Se l'autunno fa capolino già ad agosto

In Svizzera molti alberi stanno manifestando colori autunnali e perdendo le foglie. La causa diretta è la siccità e le alte temperature di un'annata da record. E il rischio di danni permanenti c'è
In Svizzera molti alberi stanno manifestando colori autunnali e perdendo le foglie. La causa diretta è la siccità e le alte temperature di un'annata da record. E il rischio di danni permanenti c'è
BERNA - È ancora piena estate ma, con un colpo d'occhio sul bosco, a tratti sembra di trovarsi in autunno: foglie ingiallite, se non del tutto arancioni. Come mai sta succedendo? Il fenomeno, osservato anche nel corso dell'arida estate del 2022, è strettamente legato alla siccità eccezionale di quest'anno.

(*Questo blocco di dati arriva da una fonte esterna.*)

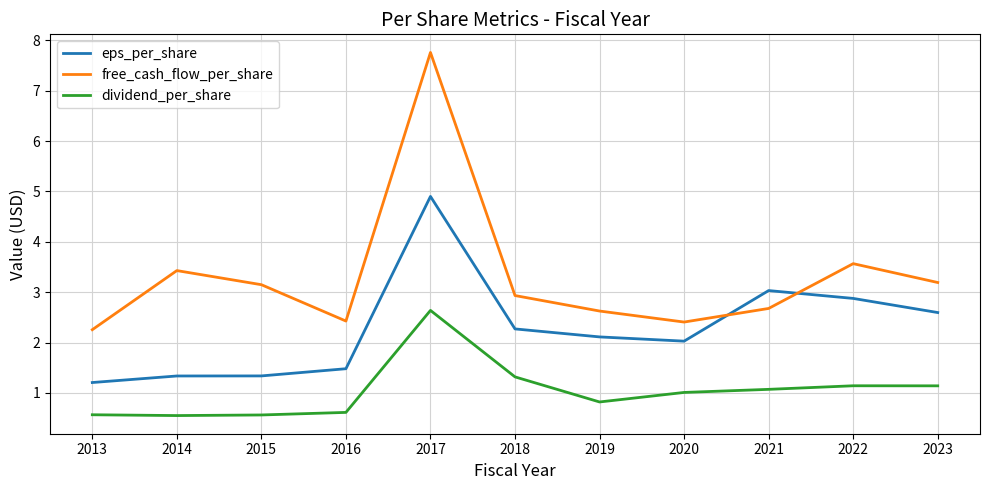

What are all the series names shown in the legend?

eps_per_share, free_cash_flow_per_share, dividend_per_share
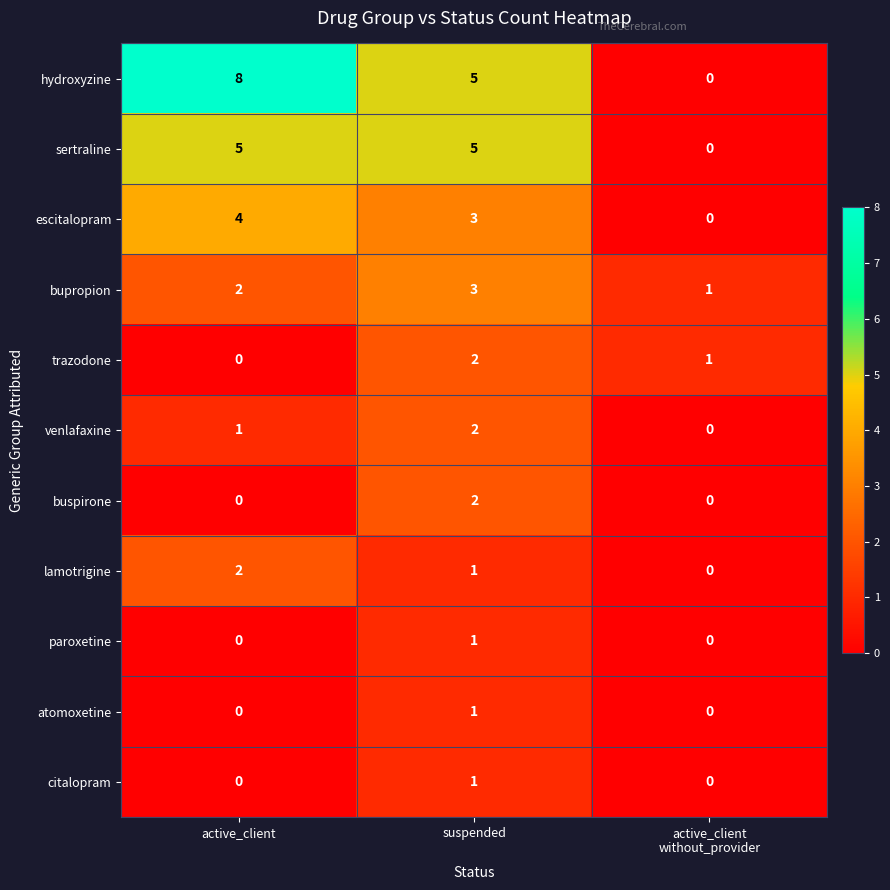

What is the difference between the maximum and minimum values in the sertraline series?

5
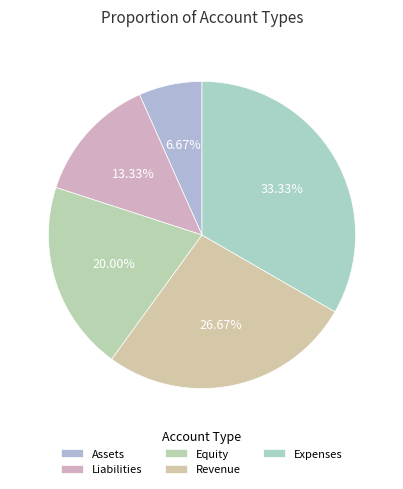

Rank the categories by value from highest to lowest.

Expenses, Revenue, Equity, Liabilities, Assets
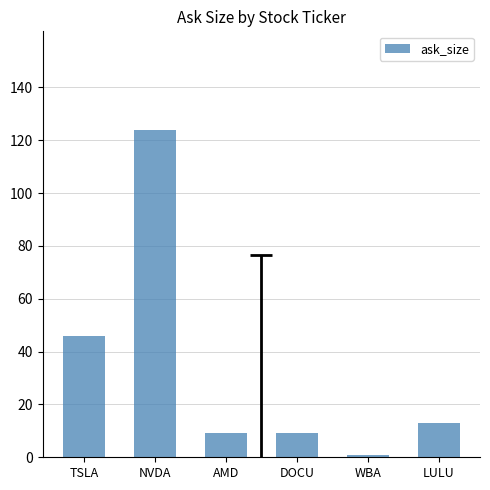

What is the ratio of the value at DOCU to the value at AMD?

1.0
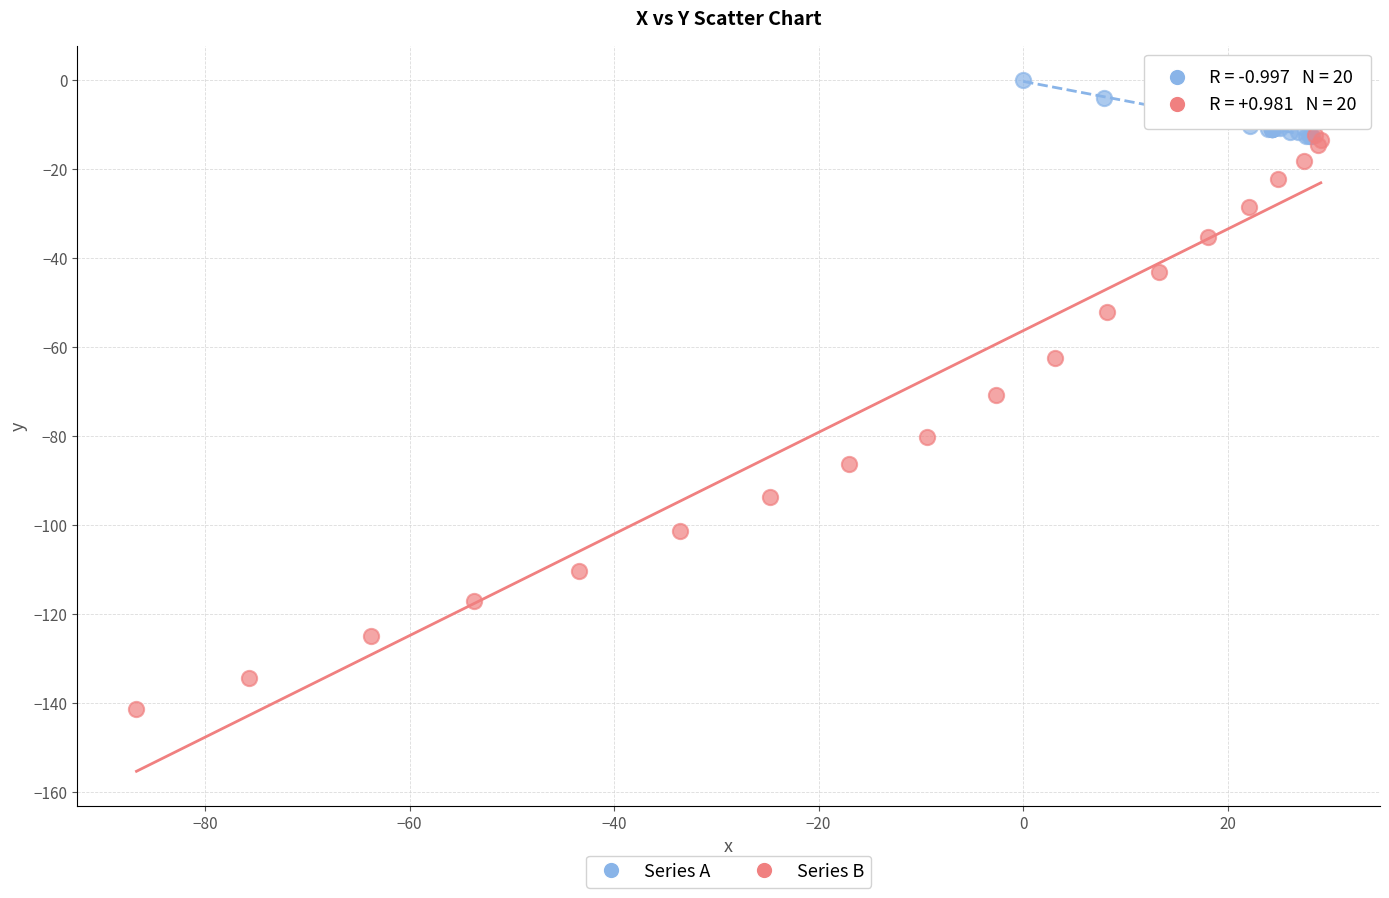

Which series contains the highest Y value?

Series A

Secondo gli esperti di MeteoNews, è dall'inizio del 2026 che i boschi svizzeri si trovano in una situazione di sofferenza. Dopo una primavera con un deficit di precipitazioni di circa il 44% rispetto alla media, la situazione è proseguita in estate con un deficit di quasi il 47%. Molti alberi e arbusti sono quindi soggetti a «stress da carenza d'acqua».
Per gli alberi conseguenze anche fatali
Secondo gli esperti, di fronte a questa scarsità, gli alberi chiudono inizialmente i loro stomi per limitare la perdita d'acqua. Tuttavia, questa reazione riduce la fotosintesi, essenziale per la loro crescita e per la produzione di frutti e semi. Se la siccità persiste, le foglie si arrotolano, cambiano colore e cadono prematuramente.
Alcune specie, come querce, pioppi o salici, possono persino perdere interi rami. Gli alberi indeboliti sono più vulnerabili a malattie, funghi e bostrico tipografo. Se la carenza d'acqua si protrae per più periodi vegetativi, un albero può morire in parte o, nel peggiore dei casi, del tutto.
Chi soffre molto, e chi meno
Non tutte le specie reagiscono allo stesso modo. Betulle e faggi europei sono tra le più sensibili: nelle prime le foglie appassiscono rapidamente, mentre nei secondi la perdita precoce del fogliame comporta un rischio maggiore di rottura dei rami.
Anche gli alberi da frutto soffrono. Le foglie cambiano colore, gemme e frutti più piccoli cadono. Questo porta a una diminuzione dei raccolti. Al contrario, specie come la quercia farnia, l'acero campestre o il sorbo resistono meglio al caldo e alla siccità.
Piattaforma nazionale sulla siccitàStato attuale di salute della vegetazione (Indice di salute della vegetazione, VHI)In Romandia la situazione più critica
Anche la composizione del suolo gioca un ruolo importante. Gli alberi che crescono su terreni calcarei, in particolare nel Giura, sono più colpiti, poiché questi suoli trattengono poca acqua. Anche i versanti esposti a sud sono più vulnerabili.
Secondo l'indice di salute della vegetazione (VHI) della Confederazione, la situazione è particolarmente critica nel Giura, in Romandia, in gran parte del Vallese e attorno alla cresta alpina tra i Grigioni e il Ticino, dove la vegetazione mostra un livello di stress molto elevato.
In generale in Ticino la situazione non è ancora drammatica, anche se in alcune regioni l'autunno precoce può essere percepito.
I temporali non bastano
Nonostante i temporali che negli ultimi giorni hanno interessato diverse regioni, questi episodi restano generalmente brevi, localizzati e talvolta molto intensi.
Gran parte dell'acqua defluisce senza penetrare realmente nel suolo, per cui non riescono a compensare in modo significativo il deficit idrico accumulato dalla primavera. Solo precipitazioni più durature e diffuse potrebbero migliorare in modo sensibile la situazione.